Dichiara Maria, Amata Emanuele, Rescifina Antonio, Prezzavento Orazio, Floresta Giuseppe, Parenti Carmela, Pittalà Valeria, Marrazzo Agostino
Dipartimento di Scienze del Farmaco, Università di Catania, Viale Andrea Doria 6, 95125 Catania, Italy.
Dipartimento di Scienze Chimiche, Università di Catania, Viale Andrea Doria 6, 95125 Catania, Italy.
Future Med Chem. 2017 Oct;9(15):1749-1764. doi: 10.4155/fmc-2017-0064. Epub 2017 Sep 4.

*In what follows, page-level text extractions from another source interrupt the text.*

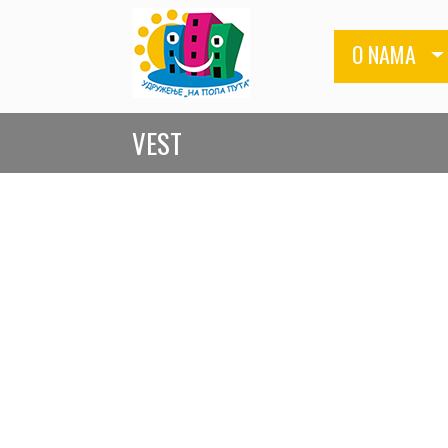
O NAMA
VEST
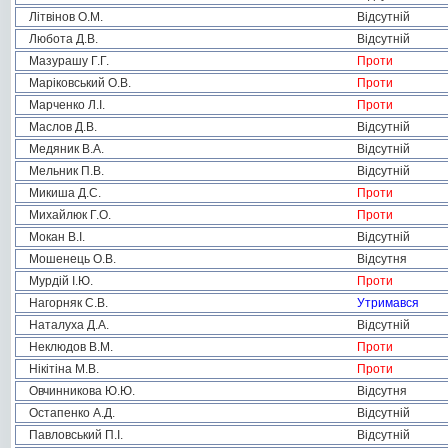
Літвінов О.М.
Відсутній
Любота Д.В.
Відсутній
Мазурашу Г.Г.
Проти
Маріковський О.В.
Проти
Марченко Л.І.
Проти
Маслов Д.В.
Відсутній
Медяник В.А.
Відсутній
Мельник П.В.
Відсутній
Микиша Д.С.
Проти
Михайлюк Г.О.
Проти
Мокан В.І.
Відсутній
Мошенець О.В.
Відсутня
Мурдій І.Ю.
Проти
Нагорняк С.В.
Утримався
Наталуха Д.А.
Відсутній
Неклюдов В.М.
Проти
Нікітіна М.В.
Проти
Овчинникова Ю.Ю.
Відсутня
Остапенко А.Д.
Відсутній
Павловський П.І.
Відсутній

The use of haloperidol metabolite II (HP-metabolite II) prodrugs is an emerging strategy in the treatment of cancer. HP-metabolite II exhibits antiproliferative properties at micromolar concentrations inducing apoptosis in different types of cancer. Thus, the application of the prodrug approach appears as a useful method leading to much more desirable pharmacokinetic and pharmacodynamic properties. Some studies have shown that the esterification of the hydroxyl group of HP-metabolite II with 4-phenylbutiric acid (4-PBA) or valproic acid enhances the anticancer therapeutic potency. The current progresses in the design, synthesis and evaluation of anticancer activity of HP metabolite II prodrugs will be discussed in this review.
使用氟哌啶醇代谢物II(HP-代谢物II)前药是癌症治疗中的一种新兴策略。HP-代谢物II在微摩尔浓度下表现出抗增殖特性,可诱导不同类型癌症的细胞凋亡。因此,前药方法的应用似乎是一种有用的方法,可带来更理想的药代动力学和药效学特性。一些研究表明,HP-代谢物II的羟基与4-苯基丁酸(4-PBA)或丙戊酸酯化可增强抗癌治疗效力。本文将讨论HP代谢物II前药在设计、合成和抗癌活性评估方面的当前进展。